No answer coming will probably be very satisfying. What is involved is idiomatic English of a very old sort. The question references ealne weg which seems the oldest available form of this idiom.
The main issue with this idiom is weg. The Latin cognate, via, had similar meanings with the Anglo-Saxon dialects as indicating a route, road or means. But it is clear that in at least some Anglo-Saxon dialects weg had taken on usage distinct from simple known definitions.
Those A-S dialects had a term for "always", simble and other similar words. Obviously this is a cognate with the Latin semper. Latin and the Romance Languages retained semper, but simble seems lost in current English.
Why "all ways" survives today and simble has been lost is a question I cannot answer. But this is no isolated language incident. We have almost and already among others with similar construction. These "single word idioms" were codified when Anglo-Norse and Anglo-Norman were merging to form the language we know today. One can guess that intercommunication played a part in why always survives. But I cannot point to a mechanism that caused that.

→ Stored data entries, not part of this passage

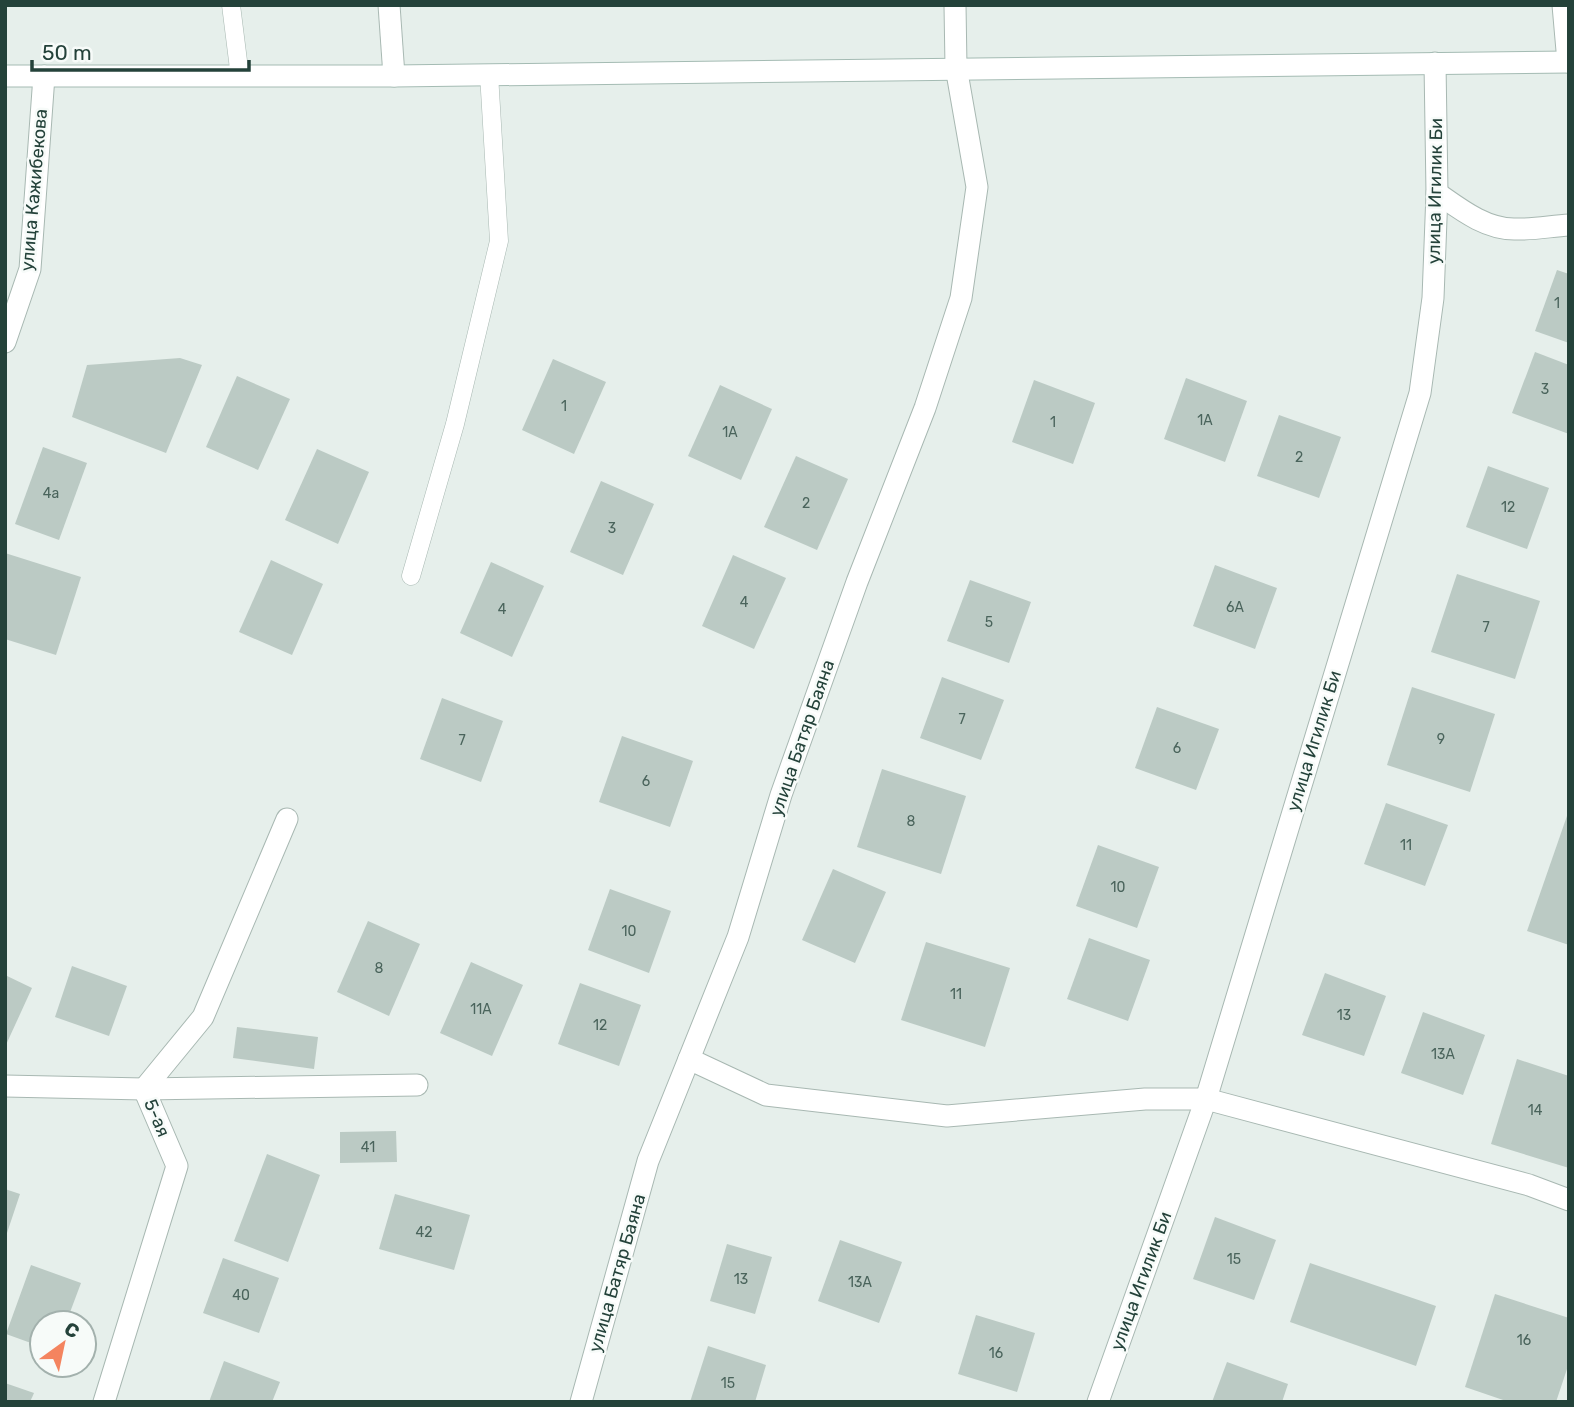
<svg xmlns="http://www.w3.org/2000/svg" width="1574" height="1407" font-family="Rubik,sans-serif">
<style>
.building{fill:#bbcac4}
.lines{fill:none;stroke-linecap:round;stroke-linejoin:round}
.service-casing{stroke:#a8b8b2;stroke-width:19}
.minor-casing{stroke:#a8b8b2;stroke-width:23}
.secondary-casing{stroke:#a4bbb3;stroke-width:23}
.service{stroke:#fff;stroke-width:18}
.minor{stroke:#fff;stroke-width:21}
.secondary{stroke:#fff;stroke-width:21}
.labels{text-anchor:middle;stroke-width:5;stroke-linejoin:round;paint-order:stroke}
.number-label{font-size:14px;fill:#4a645c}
.street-label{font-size:18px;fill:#24423a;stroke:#f7fbf9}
</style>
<rect width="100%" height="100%" fill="#e6efeb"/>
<g class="building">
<path d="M1557,270L1569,274V343L1535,331Z"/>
<path d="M1535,352L1569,365V434L1512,413Z"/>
<path d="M180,358L202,365L166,453L72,417L87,365Z"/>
<path d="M553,359L606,382L574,454L522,430Z"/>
<path d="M237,376L290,399L258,470L206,447Z"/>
<path d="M1186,378L1247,401L1225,462L1164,439Z"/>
<path d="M1034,380L1095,403L1073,464L1012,442Z"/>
<path d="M720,385L772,409L741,480L688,456Z"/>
<path d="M1279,415L1341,437L1319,498L1257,476Z"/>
<path d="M43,447L87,463L59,540L15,524Z"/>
<path d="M317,449L369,472L338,544L285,520Z"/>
<path d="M796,456L848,479L817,550L764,527Z"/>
<path d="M1488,466L1549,488L1527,549L1466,527Z"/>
<path d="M601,481L654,504L623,575L570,552Z"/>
<path d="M5,553L81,577L56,655L5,639Z"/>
<path d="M733,555L786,578L754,649L702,626Z"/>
<path d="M271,560L323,584L292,655L239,632Z"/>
<path d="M491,562L544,586L512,657L460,633Z"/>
<path d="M1215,565L1277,588L1255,649L1193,626Z"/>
<path d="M1457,574L1540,601L1515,679L1431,652Z"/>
<path d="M970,580L1031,602L1009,663L947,641Z"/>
<path d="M942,677L1004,700L981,760L920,738Z"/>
<path d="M1412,687L1495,714L1470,792L1387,765Z"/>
<path d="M442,698L503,721L481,782L420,759Z"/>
<path d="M1157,707L1219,729L1196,790L1135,768Z"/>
<path d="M622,736L693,761L670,827L599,802Z"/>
<path d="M882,769L966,796L941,874L857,847Z"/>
<path d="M1386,803L1448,825L1425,886L1364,864Z"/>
<path d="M1568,813H1569V945L1527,931Z"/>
<path d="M1098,845L1159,867L1137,928L1076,906Z"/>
<path d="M833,869L886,892L855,963L802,940Z"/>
<path d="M610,889L671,911L649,973L588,950Z"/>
<path d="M368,921L420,944L389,1016L337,992Z"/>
<path d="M1089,938L1150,960L1128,1021L1067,999Z"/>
<path d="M926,942L1010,968L985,1047L901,1020Z"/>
<path d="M471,962L523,985L492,1056L440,1033Z"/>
<path d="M72,966L127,986L109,1036L55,1017Z"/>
<path d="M1325,973L1386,996L1364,1056L1302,1035Z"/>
<path d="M5,975L32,988L5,1047Z"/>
<path d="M580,983L641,1005L619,1066L558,1044Z"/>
<path d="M1423,1012L1485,1035L1463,1095L1401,1073Z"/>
<path d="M237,1027L318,1037L314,1069L233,1058Z"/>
<path d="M1517,1059L1569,1076V1168L1491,1144Z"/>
<path d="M396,1131L397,1162L340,1163V1132Z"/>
<path d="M267,1154L320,1175L288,1262L234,1241Z"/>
<path d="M5,1189L20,1194L6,1236H5Z"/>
<path d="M395,1194L470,1215L454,1270L379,1249Z"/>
<path d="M1215,1217L1276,1240L1254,1300L1193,1279Z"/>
<path d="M840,1240L902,1262L879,1323L818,1301Z"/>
<path d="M727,1244L772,1257L755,1314L710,1301Z"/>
<path d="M223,1258L279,1278L259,1333L203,1313Z"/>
<path d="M1310,1263L1436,1306L1416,1366L1290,1322Z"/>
<path d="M31,1265L81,1283L66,1323H42V1347L6,1334Z"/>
<path d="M1495,1294L1569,1318V1363L1556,1402H1509L1465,1387Z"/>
<path d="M976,1315L1035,1333L1017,1392L958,1374Z"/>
<path d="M708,1346L766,1365L755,1402H690Z"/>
<path d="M224,1361L280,1382L272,1402H209Z"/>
<path d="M1227,1362L1288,1384L1282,1402H1212Z"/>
<path d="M5,1383L34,1393L30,1402H5Z"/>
</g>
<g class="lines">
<g class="service-casing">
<g id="service">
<path d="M231,5L240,77"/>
<path d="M411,576L455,424L499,241L489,74"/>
</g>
</g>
<g class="minor-casing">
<g id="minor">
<path d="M389,5L394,76"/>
<path d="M1563,5L1568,62"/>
<path d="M1437,193C1460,209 1485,229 1514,229C1532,230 1551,226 1569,225"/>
<path d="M5,342L30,269L44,76"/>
<path d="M689,1059L766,1095L947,1116L1145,1099H1206L1529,1185L1569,1200"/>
<path d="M5,1086L144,1089L417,1085"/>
<path d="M104,1402L177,1166L144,1089L203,1017L287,819"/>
<path d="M581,1402L648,1161L738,937L781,795L857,582L925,408L961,298L977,187L956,67L955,5"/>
<path d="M1098,1402L1206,1099L1420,393L1433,298L1437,193L1435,63"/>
</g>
</g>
<g class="secondary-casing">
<path id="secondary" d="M5,76H394L1569,62"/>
</g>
<use href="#service" class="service"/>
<use href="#minor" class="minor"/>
<use href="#secondary" class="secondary"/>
</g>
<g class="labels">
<g class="number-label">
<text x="1557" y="308">1</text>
<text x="1545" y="394">3</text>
<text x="564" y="411">1</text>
<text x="1205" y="425">1А</text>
<text x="1053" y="427">1</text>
<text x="730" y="437">1А</text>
<text x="1299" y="462">2</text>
<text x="51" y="498">4а</text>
<text x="806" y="508">2</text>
<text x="1508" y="512">12</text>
<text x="612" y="533">3</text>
<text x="744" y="607">4</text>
<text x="1235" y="612">6А</text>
<text x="502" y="614">4</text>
<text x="989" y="627">5</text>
<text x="1486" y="632">7</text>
<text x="962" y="724">7</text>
<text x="1441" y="744">9</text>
<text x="462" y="745">7</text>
<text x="1177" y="753">6</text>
<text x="646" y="786">6</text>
<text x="911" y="826">8</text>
<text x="1406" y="850">11</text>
<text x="1118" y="892">10</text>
<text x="629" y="936">10</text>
<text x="379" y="973">8</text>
<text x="956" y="999">11</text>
<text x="481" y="1014">11А</text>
<text x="1344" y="1020">13</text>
<text x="600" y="1030">12</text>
<text x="1443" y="1059">13А</text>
<text x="1535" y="1115">14</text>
<text x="368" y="1152">41</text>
<text x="424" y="1237">42</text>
<text x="1234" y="1264">15</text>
<text x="741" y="1284">13</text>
<text x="860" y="1287">13А</text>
<text x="241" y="1300">40</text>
<text x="1524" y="1345">16</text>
<text x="996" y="1358">16</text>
<text x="728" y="1388">15</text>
</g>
<g class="street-label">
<text transform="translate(34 190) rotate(-85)" y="6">улица Кажибекова</text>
<text transform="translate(1435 191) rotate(-89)" y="6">улица Игилик Би</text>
<text transform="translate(802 738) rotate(-71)" y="6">улица Батяр Баяна</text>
<text transform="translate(1314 741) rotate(-73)" y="6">улица Игилик Би</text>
<text transform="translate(157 1118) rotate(67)" y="6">5-ая</text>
<text transform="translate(617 1273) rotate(-74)" y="6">улица Батяр Баяна</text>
<text transform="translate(1141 1281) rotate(-70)" y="6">улица Игилик Би</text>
</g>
</g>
<rect width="1574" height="1407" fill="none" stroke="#24423a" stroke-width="14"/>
<g transform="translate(63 1344) rotate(33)"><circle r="33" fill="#f7fbf9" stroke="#a3b1ad" stroke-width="2"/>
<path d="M0-5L12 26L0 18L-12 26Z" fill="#f4845f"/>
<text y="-10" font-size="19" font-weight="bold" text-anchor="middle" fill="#24423a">С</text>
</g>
<path d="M32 60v10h217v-10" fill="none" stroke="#24423a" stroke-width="3.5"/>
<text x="42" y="60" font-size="21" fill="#24423a" stroke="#f7fbf9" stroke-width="5" paint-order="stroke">50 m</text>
</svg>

I think it fair to say that always is good, honest English, and old in the language. What is unsatisfying is that a search for the origin of always does not meet a dead end, but a dead beginning. There is really no telling what the origin of the expression is, nor how old it is. One could guess that some grammatical function in some Northwest Germanic dialects allowed a form of "all ways" to mean the same as "always" in current English, but, now, that could only be a guess.
Solution 2:
Just an idea: in many southern German dialects, the word "oiwei"/"alleweil" still exists. Sounds very similar to and has the same meaning as "always", and it has been in wider use for centuries. It literally translates to "all whiles", which would put it in the temporal context the English word lacks.